Mientras él se limpiaba solo allí dentro, ella fue en busca de las prendas de ropa en su apartamento.
Algunos minutos después, Rodrigo salió. Los cabellos mojados, la barba por hacer más aparente, y el cuerpo aunque magro, más imponente ahora sin suciedad y el sudor que lo había envuelto por días.
Vestía un pantalón jeans gastado, una camiseta oscura y una chaqueta. Las ropas que pertenecieron al hijo de Zuleide, le cabían como un "guante".

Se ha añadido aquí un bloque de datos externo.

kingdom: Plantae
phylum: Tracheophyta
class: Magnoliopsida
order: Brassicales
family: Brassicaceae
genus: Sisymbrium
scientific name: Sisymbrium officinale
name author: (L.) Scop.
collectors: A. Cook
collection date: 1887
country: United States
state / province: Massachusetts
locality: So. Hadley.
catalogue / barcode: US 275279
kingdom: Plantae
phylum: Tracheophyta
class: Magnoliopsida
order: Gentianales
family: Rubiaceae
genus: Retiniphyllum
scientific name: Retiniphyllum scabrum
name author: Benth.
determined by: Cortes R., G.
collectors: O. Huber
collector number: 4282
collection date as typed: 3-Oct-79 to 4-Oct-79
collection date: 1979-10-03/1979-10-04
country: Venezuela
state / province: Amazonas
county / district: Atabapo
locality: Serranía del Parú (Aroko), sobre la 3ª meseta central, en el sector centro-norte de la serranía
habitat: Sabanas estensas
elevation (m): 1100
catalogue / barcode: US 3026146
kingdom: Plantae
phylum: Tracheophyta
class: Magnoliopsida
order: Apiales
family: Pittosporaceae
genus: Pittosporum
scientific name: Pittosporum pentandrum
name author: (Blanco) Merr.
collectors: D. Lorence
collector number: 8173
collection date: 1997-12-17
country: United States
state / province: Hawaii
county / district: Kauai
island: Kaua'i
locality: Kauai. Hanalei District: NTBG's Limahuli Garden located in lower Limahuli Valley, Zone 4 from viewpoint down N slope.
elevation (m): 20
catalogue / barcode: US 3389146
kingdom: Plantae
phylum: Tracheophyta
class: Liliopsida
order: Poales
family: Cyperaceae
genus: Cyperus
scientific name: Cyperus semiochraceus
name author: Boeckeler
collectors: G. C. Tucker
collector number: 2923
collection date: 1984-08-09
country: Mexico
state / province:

Ya era medio de la tarde. En el sofá de la sala, Laura estaba sentada con la hija en el colo peinando el cabello de la niña con cuidado. No había televisión, apenas el sonido distante de una radio encendida en el apartamento al lado. Zuleide sentada en una de las sillas de la cocina, tomaba un vaso de café.
Rodrigo paró por un momento cerca de la puerta, observando la escena sin ser notado. Había algo de profundamente doméstico y reconfortante allí. La mujer que lo había ayudado con reluctancia, ahora parecía parte de un mundo que él nunca imaginaría ser posible.
La simplicidad tanto en la vida como en el ambiente, no hacía parte de su mundo. El mundo de Rodrigo López era lleno de lujo y seguridad, la matriarca de la familia, Maria del Pilar López, su abuela de casi 70 años, se encargaba de mantener a los hijos y nietos en "riendas cortas".
Laura como si presintiera su presencia, levantó el rostro y lo vio allí parado. Sus ojos se encontraron con los de él, y por un breve instante, el tiempo pareció parar.
— Veo que te has bañado. — ella dijo, solo para quebrar el silencio y disimular la admiración por el cambio que notó en él.
— Sí. me siento..."otro". Diferente. — él caminó con dificultad hasta el sofá y se sentó en una de las extremidades.
Duda se soltó de las manos de su madre y corrió hasta él y, como si fuera la cosa más natural del mundo, subió en su colo. Rodrigo, sorprendido, miró a Laura, que alzó las cejas, pero no dijo nada, solo observó.
— Ya no hueles mal.— Duda declaró con el vecino, enlazando, con los brazos gorditos, el cuello de Rodrigo.
— Gracias, pequeña.— respondió él con una sonrisa que parecía venir de algún lugar profundo.